Analizando el tema a la luz de nuestra historia republicana podemos ver que la reelección ha sido la principal motivación para las treinta y nueve modificaciones constitucionales realizadas en estos 173 años de vida nacional. En esta etapa política iniciada en el punto de inflexión que representó la crisis política de 1994  la reelección fue prohibida en ese año, restablecida en 2002, prohibida en 2010 y restablecida nueva vez en 2015 y es partiendo de esta experiencia que el senador plantea modificar el art. 124 como solución a ese desfase entre el ideal constitucional y nuestra realidad socio-política.

Al igual que las elecciones separadas y el Defensor del Pueblo el “nunca jamás” es una figura copiada de constituciones extranjeras, en este  caso de la norteamericana (XXII Enmienda de 1947). La adopción de modelos extranjeros ha sido uno de los grandes errores que la clase política dominicana ha cometido en el proceso de construcción de nuestra democracia, pues   aspirando a modelos de convivencia superior, a los cuales sin duda llegaremos en algún momento de nuestra historia, hemos idealizado un estado de cosas que al no materializarse va dejando frustraciones en cada choque con la realidad.
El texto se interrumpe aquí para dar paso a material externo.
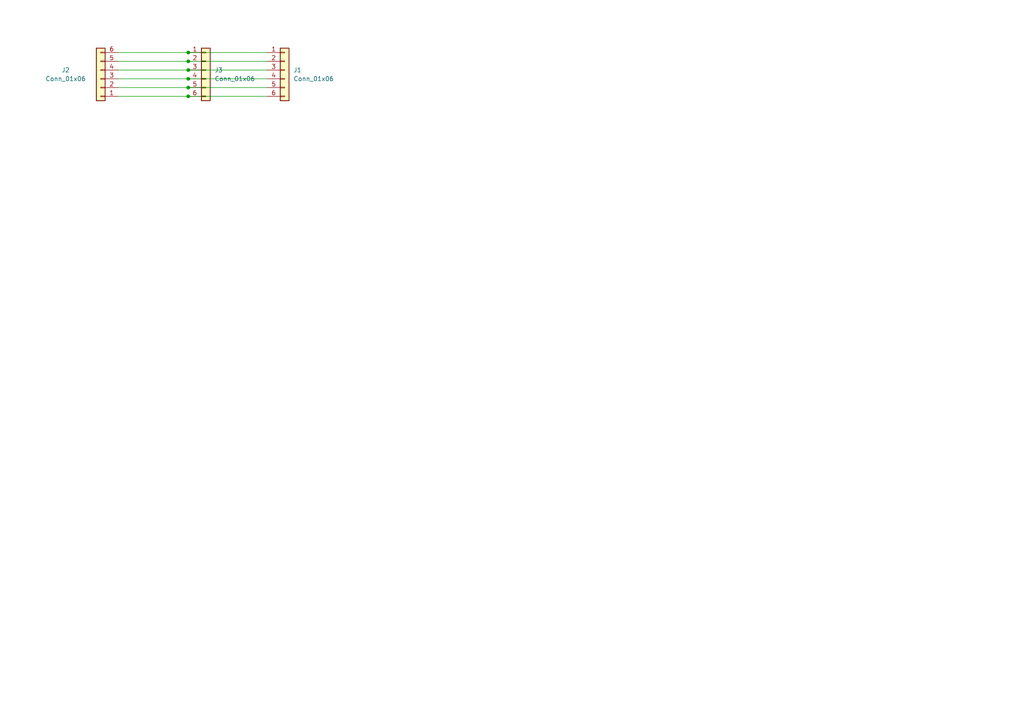
<source format=kicad_sch>
(kicad_sch
	(version 20231120)
	(generator "eeschema")
	(generator_version "8.0")
	(uuid "ccd0dcac-df1d-4089-8f7e-e62a3e2f6f2a")
	(paper "A4")
	
	(junction
		(at 54.61 17.78)
		(diameter 0)
		(color 0 0 0 0)
		(uuid "1e351b07-5d67-4b95-91e9-ffb9a24e692b")
	)
	(junction
		(at 54.61 15.24)
		(diameter 0)
		(color 0 0 0 0)
		(uuid "33488047-bb28-4703-ad4a-ecd6ef651381")
	)
	(junction
		(at 54.61 20.32)
		(diameter 0)
		(color 0 0 0 0)
		(uuid "344e3ea6-37a2-42eb-a116-d16ead100871")
	)
	(junction
		(at 54.61 22.86)
		(diameter 0)
		(color 0 0 0 0)
		(uuid "60764ba3-51b0-4e8b-9d49-0e4a8ce034eb")
	)
	(junction
		(at 54.61 25.4)
		(diameter 0)
		(color 0 0 0 0)
		(uuid "fcfa760b-6eb7-4689-9376-896e1397181a")
	)
	(junction
		(at 54.61 27.94)
		(diameter 0)
		(color 0 0 0 0)
		(uuid "fd3d5311-d96c-4747-b34d-23759db20a31")
	)
	(wire
		(pts
			(xy 77.47 25.4) (xy 54.61 25.4)
		)
		(stroke
			(width 0)
			(type default)
		)
		(uuid "24561408-6203-4c34-a281-f6e6f3908c46")
	)
	(wire
		(pts
			(xy 77.47 20.32) (xy 54.61 20.32)
		)
		(stroke
			(width 0)
			(type default)
		)
		(uuid "2a60f532-1049-4b65-87d3-edc4e4416967")
	)
	(wire
		(pts
			(xy 77.47 22.86) (xy 54.61 22.86)
		)
		(stroke
			(width 0)
			(type default)
		)
		(uuid "587eacc9-7a8c-4846-b7ef-8c2f1125923a")
	)
	(wire
		(pts
			(xy 54.61 15.24) (xy 34.29 15.24)
		)
		(stroke
			(width 0)
			(type default)
		)
		(uuid "60e080ed-2a27-43cb-86da-00a6597c4b7f")
	)
	(wire
		(pts
			(xy 54.61 25.4) (xy 34.29 25.4)
		)
		(stroke
			(width 0)
			(type default)
		)
		(uuid "789835ff-25a2-400b-96d0-e22ad5800b94")
	)
	(wire
		(pts
			(xy 77.47 17.78) (xy 54.61 17.78)
		)
		(stroke
			(width 0)
			(type default)
		)
		(uuid "878bd6b8-053d-4500-8d1e-bf7c45959660")
	)
	(wire
		(pts
			(xy 77.47 15.24) (xy 54.61 15.24)
		)
		(stroke
			(width 0)
			(type default)
		)
		(uuid "b5401a87-f064-44f9-af6d-69322e4867ad")
	)
	(wire
		(pts
			(xy 54.61 20.32) (xy 34.29 20.32)
		)
		(stroke
			(width 0)
			(type default)
		)
		(uuid "bf8aa5f4-611b-4aa5-b42e-9d819bb766f4")
	)
	(wire
		(pts
			(xy 54.61 27.94) (xy 34.29 27.94)
		)
		(stroke
			(width 0)
			(type default)
		)
		(uuid "d4434168-0a64-4984-8e2f-786081b6ae22")
	)
	(wire
		(pts
			(xy 77.47 27.94) (xy 54.61 27.94)
		)
		(stroke
			(width 0)
			(type default)
		)
		(uuid "d4635616-3152-43fe-9a0a-0af22931f557")
	)
	(wire
		(pts
			(xy 54.61 17.78) (xy 34.29 17.78)
		)
		(stroke
			(width 0)
			(type default)
		)
		(uuid "d7107cff-177a-4aeb-824e-025ecb42a9c9")
	)
	(wire
		(pts
			(xy 54.61 22.86) (xy 34.29 22.86)
		)
		(stroke
			(width 0)
			(type default)
		)
		(uuid "f9e5cb44-7b3f-4f3f-8e49-f85487e0131e")
	)
	(symbol
		(lib_id "Connector_Generic:Conn_01x06")
		(at 82.55 20.32 0)
		(unit 1)
		(exclude_from_sim no)
		(in_bom yes)
		(on_board yes)
		(dnp no)
		(fields_autoplaced yes)
		(uuid "59008760-c3a5-4957-bd30-c8023ce436ba")
		(property "Reference" "J1"
			(at 85.09 20.3199 0)
			(effects
				(font
					(size 1.27 1.27)
				)
				(justify left)
			)
		)
		(property "Value" "Conn_01x06"
			(at 85.09 22.8599 0)
			(effects
				(font
					(size 1.27 1.27)
				)
				(justify left)
			)
		)
		(property "Footprint" "Connector_PinHeader_2.54mm:PinHeader_1x06_P2.54mm_Vertical"
			(at 82.55 20.32 0)
			(effects
				(font
					(size 1.27 1.27)
				)
				(hide yes)
			)
		)
		(property "Datasheet" "~"
			(at 82.55 20.32 0)
			(effects
				(font
					(size 1.27 1.27)
				)
				(hide yes)
			)
		)
		(property "Description" "Generic connector, single row, 01x06, script generated (kicad-library-utils/schlib/autogen/connector/)"
			(at 82.55 20.32 0)
			(effects
				(font
					(size 1.27 1.27)
				)
				(hide yes)
			)
		)
		(pin "6"
			(uuid "be8fe431-4da5-4187-8853-ed39a19eee47")
		)
		(pin "5"
			(uuid "27d7d302-b3ec-46e9-b266-14806f35b4d2")
		)
		(pin "4"
			(uuid "19b853c8-bb6c-43c9-a55c-cc455e10dda5")
		)
		(pin "3"
			(uuid "07cbd5a9-5e1c-47e1-b49e-a3b56df5ef31")
		)
		(pin "2"
			(uuid "2d05a412-6a01-42ae-982d-d37d4ae29e23")
		)
		(pin "1"
			(uuid "11478f53-57a1-4f1e-a40c-7a728ab3f317")
		)
		(instances
			(project "bus_long"
				(path "/ccd0dcac-df1d-4089-8f7e-e62a3e2f6f2a"
					(reference "J1")
					(unit 1)
				)
			)
		)
	)
	(symbol
		(lib_id "Connector_Generic:Conn_01x06")
		(at 29.21 22.86 180)
		(unit 1)
		(exclude_from_sim no)
		(in_bom yes)
		(on_board yes)
		(dnp no)
		(uuid "af2c836c-0e1a-4878-9356-3d8703a5eb59")
		(property "Reference" "J2"
			(at 19.05 20.32 0)
			(effects
				(font
					(size 1.27 1.27)
				)
			)
		)
		(property "Value" "Conn_01x06"
			(at 19.05 22.86 0)
			(effects
				(font
					(size 1.27 1.27)
				)
			)
		)
		(property "Footprint" "Connector_PinHeader_2.54mm:PinHeader_1x06_P2.54mm_Vertical"
			(at 29.21 22.86 0)
			(effects
				(font
					(size 1.27 1.27)
				)
				(hide yes)
			)
		)
		(property "Datasheet" "~"
			(at 29.21 22.86 0)
			(effects
				(font
					(size 1.27 1.27)
				)
				(hide yes)
			)
		)
		(property "Description" "Generic connector, single row, 01x06, script generated (kicad-library-utils/schlib/autogen/connector/)"
			(at 29.21 22.86 0)
			(effects
				(font
					(size 1.27 1.27)
				)
				(hide yes)
			)
		)
		(pin "6"
			(uuid "019e9b7b-c05c-4e96-a52a-49be20a4cde2")
		)
		(pin "5"
			(uuid "a84d1a0f-4fd5-4cae-ab64-3da5e6ea44b7")
		)
		(pin "4"
			(uuid "2ff9bcb9-2d58-4099-bc1e-66c4407b4563")
		)
		(pin "3"
			(uuid "ca123fef-5c90-4c82-9195-3f2e53adab68")
		)
		(pin "2"
			(uuid "ada00e5a-c9b5-4b0c-9b97-3efe46017728")
		)
		(pin "1"
			(uuid "6644b24b-d695-4fdd-b951-201a77c00d8b")
		)
		(instances
			(project "bus_long"
				(path "/ccd0dcac-df1d-4089-8f7e-e62a3e2f6f2a"
					(reference "J2")
					(unit 1)
				)
			)
		)
	)
	(symbol
		(lib_id "Connector_Generic:Conn_01x06")
		(at 59.69 20.32 0)
		(unit 1)
		(exclude_from_sim no)
		(in_bom yes)
		(on_board yes)
		(dnp no)
		(fields_autoplaced yes)
		(uuid "e4bb0de9-2b5e-4e4d-9451-d4d0743c28c5")
		(property "Reference" "J3"
			(at 62.23 20.3199 0)
			(effects
				(font
					(size 1.27 1.27)
				)
				(justify left)
			)
		)
		(property "Value" "Conn_01x06"
			(at 62.23 22.8599 0)
			(effects
				(font
					(size 1.27 1.27)
				)
				(justify left)
			)
		)
		(property "Footprint" "Connector_PinHeader_2.54mm:PinHeader_1x06_P2.54mm_Vertical"
			(at 59.69 20.32 0)
			(effects
				(font
					(size 1.27 1.27)
				)
				(hide yes)
			)
		)
		(property "Datasheet" "~"
			(at 59.69 20.32 0)
			(effects
				(font
					(size 1.27 1.27)
				)
				(hide yes)
			)
		)
		(property "Description" "Generic connector, single row, 01x06, script generated (kicad-library-utils/schlib/autogen/connector/)"
			(at 59.69 20.32 0)
			(effects
				(font
					(size 1.27 1.27)
				)
				(hide yes)
			)
		)
		(pin "6"
			(uuid "e6494940-e84d-490d-bb6b-10b7e03ba74f")
		)
		(pin "5"
			(uuid "3620b171-89c4-4440-8342-f4d97d5da45a")
		)
		(pin "4"
			(uuid "3a71de5e-839b-4f28-8e1d-5c52788bad8f")
		)
		(pin "3"
			(uuid "27d16d43-9afb-4275-a00e-4e1325557468")
		)
		(pin "2"
			(uuid "fcdc55dd-51f0-452c-a7c6-90bd817c27ce")
		)
		(pin "1"
			(uuid "a17955e6-8913-411c-b365-426ba8017897")
		)
		(instances
			(project "bus_long"
				(path "/ccd0dcac-df1d-4089-8f7e-e62a3e2f6f2a"
					(reference "J3")
					(unit 1)
				)
			)
		)
	)
	(sheet_instances
		(path "/"
			(page "1")
		)
	)
)
</source>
Los axiomas de Arístides Victoria llegan justo a tiempo antes de que el país entre en lo que podría ser su armagedón electoral situado en 2020 y son para prestarle atención al margen de las pasiones e intereses políticos, proponen, con muchísima responsabilidad, un encuentro entre ideal y lo posible del cual sin dudas la democracia y la institucionalidad saldrán fortalecidas.